L’idée audacieuse est née lors d’une conversation entre amis dans un pub, a révélé Al Kearns, député britannique, à CNN. Initialement sceptique, il a été convaincu par l’argument d’une acclimatation accélérée grâce à une nouvelle technique.
En mai dernier, ce groupe composé d’un pilote, d’un homme politique, d’un homme d’affaires et d’un entrepreneur, a lancé ce défi ambitieux. Leur plan prévoit un voyage du Royaume-Uni à Katmandou, suivi d’un transfert en hélicoptère vers le camp de base. L’expédition est organisée par l’agence Furtenbach Adventures, qui espère prouver l’efficacité de l’inhalation de xénon dix jours avant l’ascension.
Traditionnellement, l’acclimatation à l’altitude nécessite plusieurs semaines passées à monter et descendre entre les camps, permettant au corps de produire suffisamment de globules rouges pour compenser le manque d’oxygène. Lukas Furtenbach, PDG de l’agence, explique avoir consulté un médecin spécialiste des gaz précieux et estime que le xénon peut stimuler la production d’érythropoïétine (EPO), une hormone clé dans la fabrication des globules rouges. Il a lui-même testé cette méthode sur l’Aconcagua (6 961 mètres) en Argentine et sur l’Everest, l’ayant utilisée à cinq reprises jusqu’à présent.
Cependant, cette approche suscite des inquiétudes dans la communauté alpine. La Fédération internationale alpine (UIAA) souligne l’absence de preuves scientifiques confirmant l’amélioration des performances grâce au xénon et met en garde contre les dangers d’une utilisation inappropriée. Dans un communiqué, l’UIAA précise que le xénon, étant un anesthésique, doit être considéré comme un médicament et que son utilisation non surveillée pourrait entraîner un dysfonctionnement cérébral, des difficultés respiratoires, voire la mort.

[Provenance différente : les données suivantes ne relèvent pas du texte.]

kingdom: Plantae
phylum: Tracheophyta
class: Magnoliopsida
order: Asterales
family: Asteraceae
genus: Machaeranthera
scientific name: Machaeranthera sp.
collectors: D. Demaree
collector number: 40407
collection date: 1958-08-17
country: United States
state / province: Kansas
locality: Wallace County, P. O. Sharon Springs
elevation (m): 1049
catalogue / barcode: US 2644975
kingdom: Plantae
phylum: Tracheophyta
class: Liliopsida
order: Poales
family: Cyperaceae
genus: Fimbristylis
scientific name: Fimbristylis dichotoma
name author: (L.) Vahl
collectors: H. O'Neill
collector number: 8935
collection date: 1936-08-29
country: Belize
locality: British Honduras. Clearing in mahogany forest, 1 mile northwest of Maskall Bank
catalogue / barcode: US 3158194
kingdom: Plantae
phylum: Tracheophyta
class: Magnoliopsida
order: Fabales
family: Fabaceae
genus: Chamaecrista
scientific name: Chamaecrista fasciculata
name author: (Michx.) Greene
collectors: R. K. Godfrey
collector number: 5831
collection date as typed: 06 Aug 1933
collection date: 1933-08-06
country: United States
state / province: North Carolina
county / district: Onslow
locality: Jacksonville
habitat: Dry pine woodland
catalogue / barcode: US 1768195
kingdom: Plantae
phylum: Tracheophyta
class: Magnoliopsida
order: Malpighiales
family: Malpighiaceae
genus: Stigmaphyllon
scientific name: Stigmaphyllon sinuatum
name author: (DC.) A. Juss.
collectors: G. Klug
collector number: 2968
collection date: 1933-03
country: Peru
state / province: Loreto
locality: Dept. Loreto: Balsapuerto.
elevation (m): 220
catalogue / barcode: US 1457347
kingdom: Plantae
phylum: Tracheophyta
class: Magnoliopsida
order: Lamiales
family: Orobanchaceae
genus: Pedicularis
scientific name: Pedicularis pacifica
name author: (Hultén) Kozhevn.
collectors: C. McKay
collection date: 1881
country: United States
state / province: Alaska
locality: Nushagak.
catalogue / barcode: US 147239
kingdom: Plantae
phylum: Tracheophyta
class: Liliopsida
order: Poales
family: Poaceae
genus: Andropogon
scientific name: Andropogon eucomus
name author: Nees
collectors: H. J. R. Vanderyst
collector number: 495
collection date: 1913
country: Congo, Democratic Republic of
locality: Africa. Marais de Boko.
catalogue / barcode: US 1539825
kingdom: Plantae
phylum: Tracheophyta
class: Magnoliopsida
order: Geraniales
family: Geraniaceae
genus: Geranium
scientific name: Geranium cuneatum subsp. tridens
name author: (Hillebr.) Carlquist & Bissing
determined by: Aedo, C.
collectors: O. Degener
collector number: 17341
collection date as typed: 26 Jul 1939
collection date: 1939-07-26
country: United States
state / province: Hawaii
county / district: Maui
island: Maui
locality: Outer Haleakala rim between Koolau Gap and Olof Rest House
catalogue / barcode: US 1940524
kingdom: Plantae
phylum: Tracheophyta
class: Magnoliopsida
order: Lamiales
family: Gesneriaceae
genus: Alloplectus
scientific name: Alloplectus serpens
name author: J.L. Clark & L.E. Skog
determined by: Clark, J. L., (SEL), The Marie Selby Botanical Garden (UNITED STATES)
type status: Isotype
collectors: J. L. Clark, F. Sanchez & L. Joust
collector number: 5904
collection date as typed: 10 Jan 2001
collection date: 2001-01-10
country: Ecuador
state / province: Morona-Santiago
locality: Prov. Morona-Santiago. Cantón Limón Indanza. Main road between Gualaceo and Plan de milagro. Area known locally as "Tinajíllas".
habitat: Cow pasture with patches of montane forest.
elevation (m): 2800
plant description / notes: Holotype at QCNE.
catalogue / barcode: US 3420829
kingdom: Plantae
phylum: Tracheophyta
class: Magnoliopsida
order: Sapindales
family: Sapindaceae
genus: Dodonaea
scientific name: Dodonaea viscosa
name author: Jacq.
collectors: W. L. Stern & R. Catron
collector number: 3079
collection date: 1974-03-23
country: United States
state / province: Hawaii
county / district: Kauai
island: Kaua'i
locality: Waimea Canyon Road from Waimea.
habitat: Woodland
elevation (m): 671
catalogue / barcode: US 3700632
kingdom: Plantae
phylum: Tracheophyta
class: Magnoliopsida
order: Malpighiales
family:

Les risques liés à l’ascension de l’Everest sont déjà considérables. Au-delà de 8 000 mètres, les grimpeurs entrent dans la « zone de la mort », où le manque d’oxygène affecte gravement le cerveau et les poumons. Andrew Peacock, professeur émérite de médecine à l’Université de Glasgow, rappelle que l’épuisement, la déshydratation, les avalanches, l’hypothermie et les chutes constituent des menaces constantes.
Le professeur Peacock exprime également son scepticisme quant à la rapidité avec laquelle les effets stimulants de l’EPO induits par le xénon pourraient se manifester, soulignant qu’il faut généralement plusieurs semaines pour observer une augmentation significative du nombre de globules rouges. Il s’inquiète également des effets résiduels de l’inhalation d’un gaz anesthésique à une altitude extrême.
Malgré ces réserves, Al Kearns rappelle que l’utilisation de l’oxygène supplémentaire en alpinisme a également été initialement controversée. « Lorsque l’oxygène est apparu pour la première fois dans l’escalade alpine, respirer de l’oxygène était considéré comme tabou et les gens ne devraient pas l’utiliser », a-t-il déclaré à CNN.